# Задание 1:
Повторите дословно отрывок из фрагмента текста, начиная со слов «Будь он крестьянином» и заканчивая словами «но она работала.».
# Задание 2:
Без чего, согласно фрагменту текста, не может быть реформирования ислама?

# Фрагмент текста:
........

Те, кто понимают ислам только с точки зрения Корана, считают, что мусульмане невольно захвачены тиранией текста, когда на самом деле текст - это их средство захвата других для утверждения своей личности.
Не может быть реформирования ислама без реформирования мусульман. Реформаторы полагают, что большинство мусульман не представляют своих собственных убеждений, но даже самый неграмотный мусульманин в деревне без водопровода имеет хорошее представление о больших общих идеях. Он вряд ли сможет процитировать стих Корана без запинки, он, может быть, добавит местных обычаев в исламскую традицию, но он идентифицирует себя с ней на интуитивном уровне.
Честь ислама - это его честь. Будущее ислама - это будущее его семьи. Ислам - это члены его родни. Как ислам, он должен быть сверху; но на деле, он на дне. Обида ислама - это его обида.
Остальное - просто детали.
Измененная прогрессивная мечеть - это противоположность этому племенному менталитету. Она противоположность исламу. Разрушение племенного менталитета - это также разрушение личности. Западный мусульманин, связь которого с культурой своих предков уже стала непрочной и шаткой, не будет разменивать свой исламский племенной менталитет на безымянное разнообразие. Ислам говорит ему, что он сильнее и лучше. Прогрессивная мечеть не говорит ему ничего.
Будь он крестьянином из Бангладеш, смотрящим футбольный матч по сельскому телевидению, или врач из Бангладеш в Лондоне, все равно чувство своего достоинства в большом запутанном мире он черпает из насильнической, расистской и женоненавистнической части ислама.
Ислам берет начало в смутные времена, когда империи шатались и рушились, а старые идеи вытеснялись странными религиями, такими, как иудаизм и христианство. Его создатели раздавливали и перемешивали многие эти империи, а затем основали свою собственную империю - бредовую, шаткую, кровожадную, построенную на базе недобросовестно заимствованной чужой религии.
Она была страшной и ужасной для всех не-мусульман, но она работала.
В исламе меньше веры и больше реакции на позор. Это цикл угнетения и жертвенности. Это утверждение идентичности людей, считающих себя неполноценными, но пытающихся силой доказать свое превосходство и исключительность. Реакция известна. Мы видели это в нацистской Германии, когда раса господ, убивающая и порабощающая всех остальных, стала побежденной нацией
Но не тех, кто внизу, больше всего обуревают такие мечты, а миллиардеров из пустынь, имеющих деньги, но не обремененных культурой. Это западный врач мусульманин, до сих пор чувствующий себя посредственностью, несмотря на свое богатство. Это очень обиженный купец Мухаммед, утверждающий, что ангел сказал ему убивать всех своих врагов во имя Аллаха.

........

# Данные для проверки:
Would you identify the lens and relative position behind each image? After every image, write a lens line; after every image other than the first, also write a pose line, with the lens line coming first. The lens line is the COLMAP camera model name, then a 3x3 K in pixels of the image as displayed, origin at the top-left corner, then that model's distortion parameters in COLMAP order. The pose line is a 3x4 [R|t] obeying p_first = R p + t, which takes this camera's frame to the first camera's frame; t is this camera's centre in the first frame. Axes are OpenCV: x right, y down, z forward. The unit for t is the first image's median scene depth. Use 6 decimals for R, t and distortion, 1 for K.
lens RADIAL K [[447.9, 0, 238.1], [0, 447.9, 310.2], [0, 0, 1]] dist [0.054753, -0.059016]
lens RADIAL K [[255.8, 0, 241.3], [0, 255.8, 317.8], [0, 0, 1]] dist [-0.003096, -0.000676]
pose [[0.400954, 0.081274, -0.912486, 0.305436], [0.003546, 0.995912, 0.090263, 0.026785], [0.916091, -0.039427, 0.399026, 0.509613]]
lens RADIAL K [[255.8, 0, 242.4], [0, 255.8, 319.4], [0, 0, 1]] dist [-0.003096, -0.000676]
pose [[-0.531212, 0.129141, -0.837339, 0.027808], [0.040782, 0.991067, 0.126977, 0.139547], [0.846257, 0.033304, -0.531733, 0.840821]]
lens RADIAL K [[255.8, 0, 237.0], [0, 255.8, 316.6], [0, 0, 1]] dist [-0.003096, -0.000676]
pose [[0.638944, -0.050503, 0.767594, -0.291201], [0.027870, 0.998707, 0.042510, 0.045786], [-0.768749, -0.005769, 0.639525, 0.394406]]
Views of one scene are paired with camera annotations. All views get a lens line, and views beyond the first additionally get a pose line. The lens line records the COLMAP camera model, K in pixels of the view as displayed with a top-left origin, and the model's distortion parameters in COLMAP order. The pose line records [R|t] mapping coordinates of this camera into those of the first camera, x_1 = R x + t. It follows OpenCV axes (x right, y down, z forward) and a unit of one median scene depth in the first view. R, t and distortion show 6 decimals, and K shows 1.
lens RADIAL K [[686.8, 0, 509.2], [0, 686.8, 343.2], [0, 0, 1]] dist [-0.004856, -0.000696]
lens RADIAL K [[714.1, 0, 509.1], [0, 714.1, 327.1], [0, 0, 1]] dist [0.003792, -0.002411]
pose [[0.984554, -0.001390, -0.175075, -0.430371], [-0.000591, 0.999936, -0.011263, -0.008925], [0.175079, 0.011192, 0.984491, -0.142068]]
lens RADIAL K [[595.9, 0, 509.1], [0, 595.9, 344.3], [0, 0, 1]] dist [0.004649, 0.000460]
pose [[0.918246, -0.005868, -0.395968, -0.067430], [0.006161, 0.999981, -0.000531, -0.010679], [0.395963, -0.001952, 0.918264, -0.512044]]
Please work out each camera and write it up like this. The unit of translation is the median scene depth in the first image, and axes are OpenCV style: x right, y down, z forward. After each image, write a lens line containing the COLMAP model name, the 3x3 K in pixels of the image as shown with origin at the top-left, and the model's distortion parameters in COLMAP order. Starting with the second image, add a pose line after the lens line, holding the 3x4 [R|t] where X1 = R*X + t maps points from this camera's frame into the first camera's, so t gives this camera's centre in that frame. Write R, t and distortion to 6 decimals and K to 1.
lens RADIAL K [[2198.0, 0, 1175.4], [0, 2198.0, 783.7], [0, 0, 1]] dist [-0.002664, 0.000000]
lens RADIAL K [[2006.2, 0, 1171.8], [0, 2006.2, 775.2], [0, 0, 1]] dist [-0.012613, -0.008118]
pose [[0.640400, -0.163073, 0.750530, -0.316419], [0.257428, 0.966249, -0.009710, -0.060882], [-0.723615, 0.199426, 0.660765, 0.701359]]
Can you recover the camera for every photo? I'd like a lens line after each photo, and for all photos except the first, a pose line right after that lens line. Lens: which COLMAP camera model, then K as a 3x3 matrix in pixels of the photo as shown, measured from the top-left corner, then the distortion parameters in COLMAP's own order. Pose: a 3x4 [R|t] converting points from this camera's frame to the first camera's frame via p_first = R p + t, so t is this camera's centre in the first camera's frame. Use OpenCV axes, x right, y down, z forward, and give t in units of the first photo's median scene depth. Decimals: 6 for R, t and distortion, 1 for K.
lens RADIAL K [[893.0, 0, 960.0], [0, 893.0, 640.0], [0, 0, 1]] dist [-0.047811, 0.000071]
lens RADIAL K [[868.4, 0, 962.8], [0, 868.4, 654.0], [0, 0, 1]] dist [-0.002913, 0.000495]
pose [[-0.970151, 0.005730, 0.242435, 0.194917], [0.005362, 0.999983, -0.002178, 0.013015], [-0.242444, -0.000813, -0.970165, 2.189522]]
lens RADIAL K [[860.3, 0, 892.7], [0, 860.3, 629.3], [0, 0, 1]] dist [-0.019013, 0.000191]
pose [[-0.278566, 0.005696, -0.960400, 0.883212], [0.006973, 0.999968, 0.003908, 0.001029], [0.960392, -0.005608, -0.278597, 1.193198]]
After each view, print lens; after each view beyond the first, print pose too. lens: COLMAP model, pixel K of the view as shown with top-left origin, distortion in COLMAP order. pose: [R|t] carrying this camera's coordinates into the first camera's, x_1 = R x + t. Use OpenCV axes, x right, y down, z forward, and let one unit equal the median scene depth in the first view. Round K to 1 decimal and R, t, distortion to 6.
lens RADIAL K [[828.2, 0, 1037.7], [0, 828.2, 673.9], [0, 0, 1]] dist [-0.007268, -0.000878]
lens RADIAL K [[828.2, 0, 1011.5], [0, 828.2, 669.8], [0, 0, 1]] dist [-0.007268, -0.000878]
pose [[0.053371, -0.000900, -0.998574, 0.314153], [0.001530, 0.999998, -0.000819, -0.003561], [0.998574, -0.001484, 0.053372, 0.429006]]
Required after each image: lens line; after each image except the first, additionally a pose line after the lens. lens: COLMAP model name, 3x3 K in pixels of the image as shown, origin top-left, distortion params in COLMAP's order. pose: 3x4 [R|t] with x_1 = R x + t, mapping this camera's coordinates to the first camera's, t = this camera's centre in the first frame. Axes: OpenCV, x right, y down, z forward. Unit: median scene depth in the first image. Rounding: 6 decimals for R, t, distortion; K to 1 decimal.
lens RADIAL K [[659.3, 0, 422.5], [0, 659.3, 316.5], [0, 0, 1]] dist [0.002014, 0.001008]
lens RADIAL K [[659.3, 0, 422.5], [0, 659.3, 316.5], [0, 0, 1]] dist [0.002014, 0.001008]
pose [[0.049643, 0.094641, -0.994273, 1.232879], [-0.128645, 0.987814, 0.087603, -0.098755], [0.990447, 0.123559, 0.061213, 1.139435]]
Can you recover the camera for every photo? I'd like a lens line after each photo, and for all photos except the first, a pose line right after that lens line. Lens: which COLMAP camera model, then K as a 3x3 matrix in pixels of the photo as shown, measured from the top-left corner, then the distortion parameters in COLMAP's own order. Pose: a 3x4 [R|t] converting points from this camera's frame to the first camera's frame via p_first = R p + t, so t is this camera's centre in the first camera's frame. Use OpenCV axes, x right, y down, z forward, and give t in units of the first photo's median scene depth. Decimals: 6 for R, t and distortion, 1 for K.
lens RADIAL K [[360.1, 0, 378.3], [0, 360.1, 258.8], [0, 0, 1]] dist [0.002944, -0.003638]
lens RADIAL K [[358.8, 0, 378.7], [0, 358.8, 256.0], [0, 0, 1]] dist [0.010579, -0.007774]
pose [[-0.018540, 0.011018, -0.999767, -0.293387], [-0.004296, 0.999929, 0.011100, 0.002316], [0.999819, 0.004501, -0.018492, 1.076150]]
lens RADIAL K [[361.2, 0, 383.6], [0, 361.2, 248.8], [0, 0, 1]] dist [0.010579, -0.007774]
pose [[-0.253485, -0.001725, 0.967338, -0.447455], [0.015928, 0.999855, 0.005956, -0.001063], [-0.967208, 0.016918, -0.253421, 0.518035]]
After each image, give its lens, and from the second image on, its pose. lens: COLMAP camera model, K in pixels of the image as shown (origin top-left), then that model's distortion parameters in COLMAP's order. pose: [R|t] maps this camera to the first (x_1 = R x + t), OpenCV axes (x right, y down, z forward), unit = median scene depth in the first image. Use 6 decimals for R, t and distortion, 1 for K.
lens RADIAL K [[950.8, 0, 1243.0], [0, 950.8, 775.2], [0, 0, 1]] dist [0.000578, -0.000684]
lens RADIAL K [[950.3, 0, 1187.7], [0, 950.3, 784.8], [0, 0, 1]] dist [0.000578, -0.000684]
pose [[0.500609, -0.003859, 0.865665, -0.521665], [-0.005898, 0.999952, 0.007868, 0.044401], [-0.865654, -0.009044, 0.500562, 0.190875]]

........

# Ответ 1:
Будь он крестьянином из Бангладеш, смотрящим футбольный матч по сельскому телевидению, или врач из Бангладеш в Лондоне, все равно чувство своего достоинства в большом запутанном мире он черпает из насильнической, расистской и женоненавистнической части ислама.
Ислам берет начало в смутные времена, когда империи шатались и рушились, а старые идеи вытеснялись странными религиями, такими, как иудаизм и христианство. Его создатели раздавливали и перемешивали многие эти империи, а затем основали свою собственную империю - бредовую, шаткую, кровожадную, построенную на базе недобросовестно заимствованной чужой религии.
Она была страшной и ужасной для всех не-мусульман, но она работала.

# Ответ 2:
Без реформирования мусульман.